On 22 February 2014, an 18 year old male was fatally injured when he fell between a moving train and the platform. He was running alongside the moving train when he fell attempting to board it, while passengers inside the train were forcibly holding the carriage doors open. An Australian Transport Safety Bureau (ATSB) report found that due to the pressure applied by passengers, the traction interlock system (as designed) automatically deactivated after a period of time. This allowed traction to be applied and the train to depart with the carriage doors open. Large platform gaps as a result of platform curvature also contributed to the accident. The report found a total of four main issues, those being the inadequacy of the doors open warning device, the standards for train and platform clearances, the ability for the train to move with the carriage doors open, and the platform clearances. In a bid to prevent further fatalities from arising, Metro Trains Melbourne (MTM) has realigned the track at Heyington station and installed rubber "bridges" along the entire edge of the platform face. Furthermore, a barrier has also been installed at the platform entrance to deter passengers from running for the train.

On the wider network, MTM has also completed a survey of all stations with curved track and platforms that are at a higher risk of an issue occurring. In the short term, these platforms have had 'Mind the Gap' signs painted on them with the addition of announcement to alert passengers of the presence of a gap. In the long term, plans and strategies have been adopted to remove these safety issues permanently from the network.

==Platforms and services==
Heyington has two side platforms with two faces. The station is currently served by the Glen Waverley line—a service on the metropolitan rail network. The Glen Waverley line runs from Glen Waverley station south east of Melbourne, joining the Belgrave, Lilydale, and Alamein lines at Burnley station before travelling through the city loop.

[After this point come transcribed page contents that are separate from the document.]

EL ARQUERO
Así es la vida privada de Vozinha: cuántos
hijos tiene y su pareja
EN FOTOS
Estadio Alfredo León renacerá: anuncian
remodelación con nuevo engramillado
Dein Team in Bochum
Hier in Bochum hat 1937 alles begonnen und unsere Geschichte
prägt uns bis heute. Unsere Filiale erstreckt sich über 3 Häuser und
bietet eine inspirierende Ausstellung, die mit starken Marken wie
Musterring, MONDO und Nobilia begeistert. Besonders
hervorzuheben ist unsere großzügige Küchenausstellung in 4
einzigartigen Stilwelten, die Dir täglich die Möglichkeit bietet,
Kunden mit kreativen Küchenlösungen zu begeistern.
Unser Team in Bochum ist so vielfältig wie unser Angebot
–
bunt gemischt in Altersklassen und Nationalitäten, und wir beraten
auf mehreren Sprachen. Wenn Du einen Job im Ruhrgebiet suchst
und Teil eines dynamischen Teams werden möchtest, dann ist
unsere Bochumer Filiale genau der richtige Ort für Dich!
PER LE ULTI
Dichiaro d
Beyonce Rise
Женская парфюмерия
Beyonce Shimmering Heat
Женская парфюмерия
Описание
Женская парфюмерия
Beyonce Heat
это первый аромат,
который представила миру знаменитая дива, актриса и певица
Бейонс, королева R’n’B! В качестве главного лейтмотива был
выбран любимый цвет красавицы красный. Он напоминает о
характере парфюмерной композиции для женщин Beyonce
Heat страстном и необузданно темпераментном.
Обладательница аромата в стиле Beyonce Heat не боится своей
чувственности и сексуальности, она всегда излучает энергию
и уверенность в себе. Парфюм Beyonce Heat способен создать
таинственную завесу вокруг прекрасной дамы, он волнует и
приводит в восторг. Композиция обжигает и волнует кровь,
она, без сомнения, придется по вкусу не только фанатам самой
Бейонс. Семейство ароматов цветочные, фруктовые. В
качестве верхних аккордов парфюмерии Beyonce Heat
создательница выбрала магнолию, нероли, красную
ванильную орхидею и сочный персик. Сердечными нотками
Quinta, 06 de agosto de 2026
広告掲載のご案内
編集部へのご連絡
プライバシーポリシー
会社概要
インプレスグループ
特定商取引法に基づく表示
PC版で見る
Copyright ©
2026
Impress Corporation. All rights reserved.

Heyington platform arrangement
| Platform | Line | Destination | Service Type | Source |
| 1 | Glen Waverley line | Flinders Street | All stations and limited express services |  |
| 2 | Glen Waverley line | Glen Waverley | All stations |  |

== Transport links ==
Rare amongst Melbourne train stations, Heyington station has no other transport connections. There are some transport connections on Toorak Road, however, these are over 200 m away from the station. Heyington station does however have train replacement bus stops located adjacent to the station.